## TEXT PROVIDED

The Rockies signed Casey Blake as a veteran insurance plan at third base, but Blake's release earlier this week indicates that Colorado will go ahead with (at least) one of their young players at the hot corner.  It just won't be the young player that fans have their eye on, however; top prospect Nolan Arenado will begin the season in the minors. Arenado had a difficult Spring Training and doesn't turn 21 until mid-April, so the Rockies are content to give him more minor league seasoning while they make do at third until he's ready.  That time could be sooner rather than later if Colorado is in a pennant race and Arenado is hitting well at mid-season.

But, we're getting ahead of ourselves.  Arenado getting called up in August won't help your fantasy team right now, so let's explore the Rockies' options at third base.

The Favorites

* Chris Nelson.  Taken ninth overall in 2004, Nelson didn't reach the big leagues until his seventh pro season, and he has a mediocre .254/.284/.376 line in 216 career plate appearances. He was originally drafted as a shortstop but, since Troy Tulowitzki is blocking the way in the majors, Nelson has played second and third base over the last two seasons. 

Despite this underwhelming resume, Nelson could prove to be more than just a seat-warmer for Arenado.  Nelson is just 26 and, though it's easy for stats to be inflated in the hitter-friendly Pacific Coast League, he has an .889 OPS over the last two seasons at Triple-A Colorado Springs. If Nelson can hit, however, the job should be his more or less for the rest of the season. 

* Jordan Pacheco. The 26-year-old began his minor league career playing all around the infield but has spent the last four years primarily as a catcher. Pacheco played five games at third base last year in Triple-A and has been further learning the position this spring. While his defense is still a work in progress, Pacheco's bat has been on fire this spring, posting a 1.060 OPS in (small sample size alert!) 50 plate appearances.

Pacheco's versatility will probably give him a roster spot but his only chance at consistent playing time is at third.  It's hard to see him getting that time, though, since Nelson is the better defender and has a better minor league track record at the plate. It seems like Pacheco will only get a crack at a starting gig if someone else falters, be it Nelson or...

* Brandon Wood.  It wasn't long ago that Wood was considered to be one of baseball's up-and-coming young stars.  Ranked as the third-best prospect in the game by Baseball America before the 2006 season (and ranked eighth and 16th, respectively, over the next two years, as well), Wood was supposed to be a fixture at third or short for the Angels by this time in his career, but he simply hasn't hit at the Major League level. In 751 plate appearances, Wood has the batting stats of a pitcher --- a .186/.225/.289 slash line and a strikeout-to-walk rate of nearly 7:1.  The Angels gave up on Wood last season, and after being claimed off waivers by the Pirates, they outrighted him off their 40-man roster in October.

## REQUIREMENT
Continue the article on the Rockies' third-base options, picking up right after its last sentence. The rows have no connection to the article on the Rockies' third-base options.

## SOURCE INFORMATION
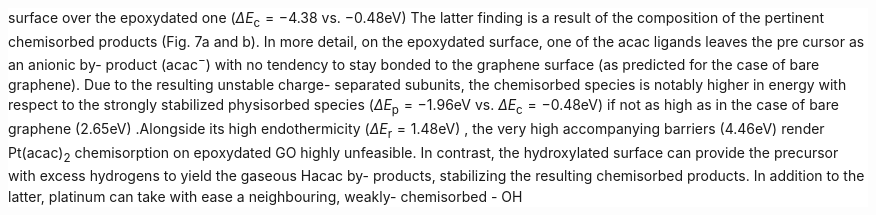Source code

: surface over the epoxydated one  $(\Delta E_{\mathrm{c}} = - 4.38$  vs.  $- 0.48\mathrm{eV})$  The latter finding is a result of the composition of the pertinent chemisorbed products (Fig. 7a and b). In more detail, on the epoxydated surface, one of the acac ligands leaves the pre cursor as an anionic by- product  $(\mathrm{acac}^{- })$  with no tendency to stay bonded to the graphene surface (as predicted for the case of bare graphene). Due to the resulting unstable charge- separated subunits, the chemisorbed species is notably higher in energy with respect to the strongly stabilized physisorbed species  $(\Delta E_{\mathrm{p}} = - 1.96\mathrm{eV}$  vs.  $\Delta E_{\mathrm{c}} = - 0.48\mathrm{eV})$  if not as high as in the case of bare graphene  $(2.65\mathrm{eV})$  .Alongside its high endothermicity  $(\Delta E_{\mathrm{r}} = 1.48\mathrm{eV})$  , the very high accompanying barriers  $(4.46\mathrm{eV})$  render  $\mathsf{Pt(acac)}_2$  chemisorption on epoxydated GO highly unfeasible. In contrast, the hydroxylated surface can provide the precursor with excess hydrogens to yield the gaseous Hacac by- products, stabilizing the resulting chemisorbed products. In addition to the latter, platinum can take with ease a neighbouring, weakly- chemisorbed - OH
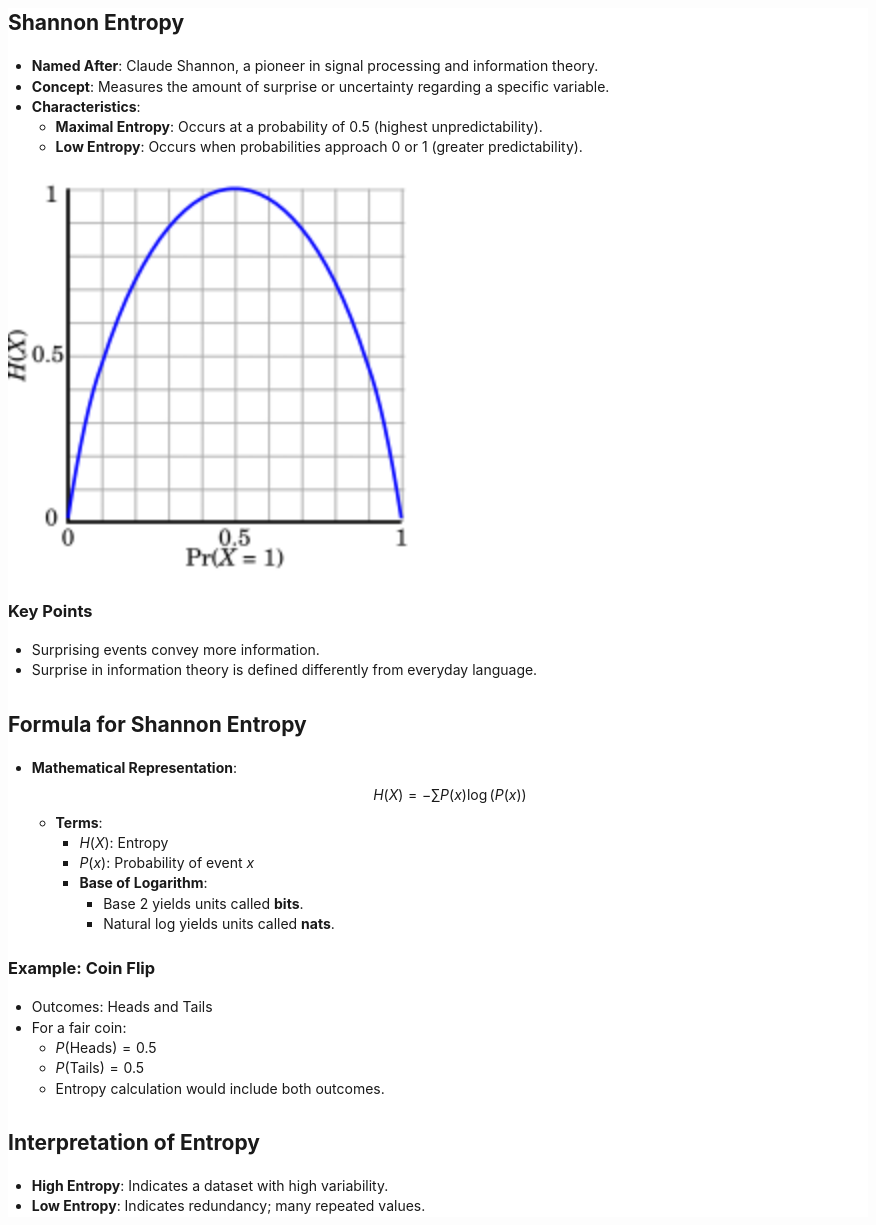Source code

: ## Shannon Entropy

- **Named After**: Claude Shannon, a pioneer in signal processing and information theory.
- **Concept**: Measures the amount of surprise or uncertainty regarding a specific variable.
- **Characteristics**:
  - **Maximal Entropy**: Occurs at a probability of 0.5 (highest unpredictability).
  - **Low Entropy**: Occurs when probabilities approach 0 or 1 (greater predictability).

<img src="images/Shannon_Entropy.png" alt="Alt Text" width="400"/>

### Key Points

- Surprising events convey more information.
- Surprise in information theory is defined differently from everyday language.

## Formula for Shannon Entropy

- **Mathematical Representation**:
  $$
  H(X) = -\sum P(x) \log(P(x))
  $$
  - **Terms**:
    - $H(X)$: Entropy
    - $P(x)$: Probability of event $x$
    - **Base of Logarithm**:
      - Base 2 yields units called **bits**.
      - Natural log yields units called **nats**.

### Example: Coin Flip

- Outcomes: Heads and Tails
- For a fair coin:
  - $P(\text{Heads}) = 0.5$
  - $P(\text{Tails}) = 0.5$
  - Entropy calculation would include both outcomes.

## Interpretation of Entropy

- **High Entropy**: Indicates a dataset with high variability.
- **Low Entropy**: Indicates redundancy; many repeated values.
* * *
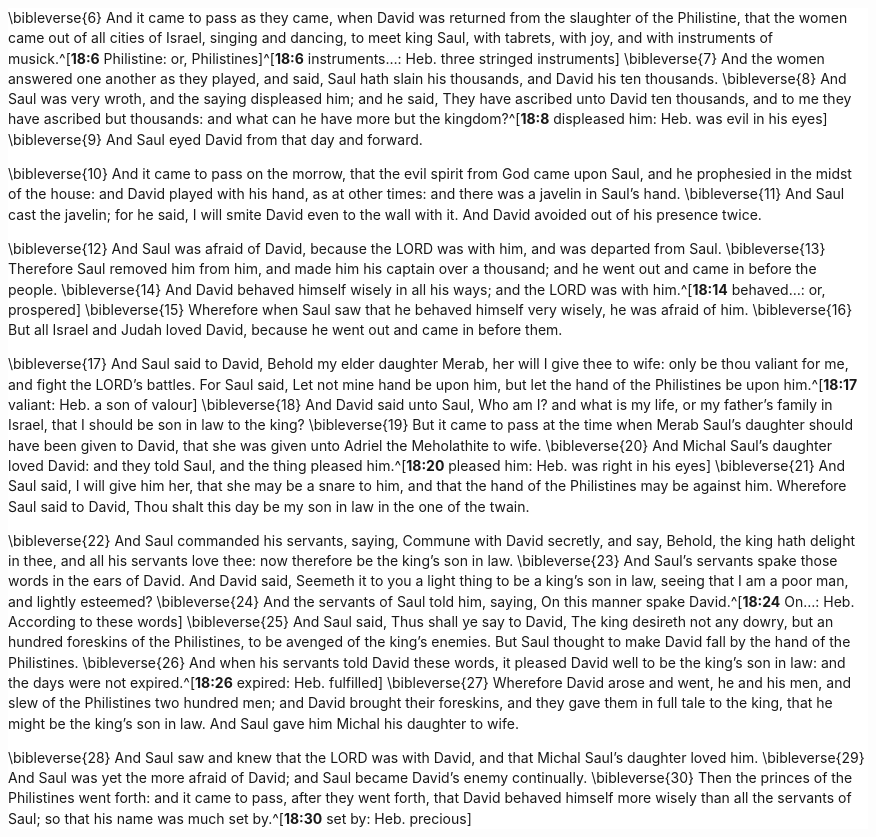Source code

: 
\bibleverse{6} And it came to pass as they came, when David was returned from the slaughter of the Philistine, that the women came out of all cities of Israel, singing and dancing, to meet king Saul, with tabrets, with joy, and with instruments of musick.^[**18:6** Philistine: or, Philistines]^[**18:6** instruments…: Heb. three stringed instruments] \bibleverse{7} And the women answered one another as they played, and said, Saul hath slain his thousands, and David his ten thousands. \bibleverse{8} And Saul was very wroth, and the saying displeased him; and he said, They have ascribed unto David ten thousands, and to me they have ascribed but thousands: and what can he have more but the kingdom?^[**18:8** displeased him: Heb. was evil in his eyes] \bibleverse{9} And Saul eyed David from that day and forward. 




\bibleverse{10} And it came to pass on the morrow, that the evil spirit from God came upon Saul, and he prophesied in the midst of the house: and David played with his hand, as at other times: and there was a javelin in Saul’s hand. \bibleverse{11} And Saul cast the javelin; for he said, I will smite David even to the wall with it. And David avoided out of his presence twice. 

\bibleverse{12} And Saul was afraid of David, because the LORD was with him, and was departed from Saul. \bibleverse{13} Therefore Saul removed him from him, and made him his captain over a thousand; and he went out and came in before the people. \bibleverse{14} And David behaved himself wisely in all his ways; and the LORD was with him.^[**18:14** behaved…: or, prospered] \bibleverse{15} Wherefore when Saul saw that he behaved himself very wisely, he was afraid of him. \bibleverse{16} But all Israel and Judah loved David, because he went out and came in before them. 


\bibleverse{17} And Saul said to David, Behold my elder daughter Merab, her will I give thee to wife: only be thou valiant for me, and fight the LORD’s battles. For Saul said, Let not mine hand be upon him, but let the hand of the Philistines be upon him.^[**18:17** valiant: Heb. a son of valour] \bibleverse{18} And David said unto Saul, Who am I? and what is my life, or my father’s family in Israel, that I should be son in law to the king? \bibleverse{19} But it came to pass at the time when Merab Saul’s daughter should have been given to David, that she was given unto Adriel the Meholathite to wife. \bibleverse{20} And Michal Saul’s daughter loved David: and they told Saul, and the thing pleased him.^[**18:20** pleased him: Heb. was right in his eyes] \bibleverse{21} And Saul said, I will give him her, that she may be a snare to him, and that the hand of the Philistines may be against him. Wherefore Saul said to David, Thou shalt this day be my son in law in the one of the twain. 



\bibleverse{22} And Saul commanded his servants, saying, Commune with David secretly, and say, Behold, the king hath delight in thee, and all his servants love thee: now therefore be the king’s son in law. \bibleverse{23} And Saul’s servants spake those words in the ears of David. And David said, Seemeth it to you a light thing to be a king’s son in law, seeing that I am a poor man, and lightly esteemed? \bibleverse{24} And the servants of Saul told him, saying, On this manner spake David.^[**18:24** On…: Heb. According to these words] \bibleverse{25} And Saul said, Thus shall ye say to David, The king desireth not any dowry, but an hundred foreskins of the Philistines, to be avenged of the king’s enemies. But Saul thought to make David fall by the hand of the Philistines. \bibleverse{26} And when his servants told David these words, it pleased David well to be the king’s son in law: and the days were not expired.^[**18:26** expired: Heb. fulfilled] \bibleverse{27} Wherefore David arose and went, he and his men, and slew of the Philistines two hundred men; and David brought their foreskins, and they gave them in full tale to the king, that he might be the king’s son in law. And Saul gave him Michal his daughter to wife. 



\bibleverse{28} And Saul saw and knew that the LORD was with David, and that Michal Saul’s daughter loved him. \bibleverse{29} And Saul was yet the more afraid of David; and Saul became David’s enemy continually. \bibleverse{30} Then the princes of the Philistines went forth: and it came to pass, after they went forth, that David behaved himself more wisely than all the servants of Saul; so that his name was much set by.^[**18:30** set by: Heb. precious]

## RESULT FOR THIS TASK
Is it too late for Wood?  Colorado doesn't quite think so.  The team gave him a bit of extra attention than usual for a minor league signing, setting Wood up to work with hitting coach Carney Lansford and overhauling his swing.  The results haven't manifested themselves during Spring Training, but there is hope that Wood can still break out at age 27.  You can't blame the Rockies for taking a chance on a player with Wood's pedigree, just in case he's an Alex Gordon-type late bloomer.

The Fallbacks

* Jonathan Herrera: The Rockies have Herrera slated for a utility role this season after he was part of their revolving door at second base over the last couple of seasons.  Herrera showed a solid glove playing second and has 25 appearances at third over his short career, but "late-inning defensive replacement" may be his ceiling given his lack of a bat.

* Michael Cuddyer: This would obviously be the last-ditch plan should none of Colorado's other third base options pan out.  Cuddyer hasn't played third since 2010 and was a below-average fielder (a -9.0 career UZR/150 rating) when he did man the hot corner in Minnesota. If Cuddyer has to be moved to third, that would also create a hole in right field for the Rockies. It would take some seriously dire straits for Cuddyer to play third in 2012, and if faced with the situation, the Rockies would probably just call up Arenado rather than shift Cuddyer and potentially weaken themselves at two positions.  On the off-chance that Cuddyer does play a bit of third, then it bumps his fantasy value up a tick since he'd qualify at another position.

Fantasy Outlook: It's really anyone's guess as to how Colorado's third base situation will play out.  Nelson, Pacheco and Wood are all right-handed hitters so there's no obvious platoon to be found (Herrera is a switch-hitter but he hasn't hit well from either side). Manager Jim Tracy may have to go with his gut when filling out the eighth spot in his lineup every day; I guess the one bonus to drafting a Rockies third baseman is that they'll get a few extra walks batting in front of the pitcher.

Of these options, I'd say Nelson is the only one that could provide some fantasy value.  First of all, he's out of options, so he has a better chance of simply making the roster than Pacheco or Wood.  Secondly, Nelson is considered to be a solid defensive player, so even if he can't hit, his glove might keep him in the lineup since Colorado might well not have any other options with any more pop.  I certainly don't expect Nelson to match his Triple-A numbers but I think the Rockies would be satisfied with a solid glove and an OPS in the .730-740 range.

Nelson and Wood are somewhat in the same boat as ex-first rounders still looking to break out as they reach their primes.  While neither player has had an extended chance at the Major League level, Wood's futility in 751 PAs paints a more dire picture than Nelson's futility in 216 PAs.  With Nelson, I think there could still be room to grow --- for Wood, it's hard to escape that "Quadruple-A" label.

The fact that I've used the word "dire" twice in this post is a sign that you should probably avoid drafting a Rockie to fill your third base spot. If you're desperate, however, it's very likely that the winner of the job will be available on your waiver wire for a rock-bottom price. If Nelson is announced as the starter before Opening Day, there's some potential there for you to throw caution to the wind and pick him up for your bench.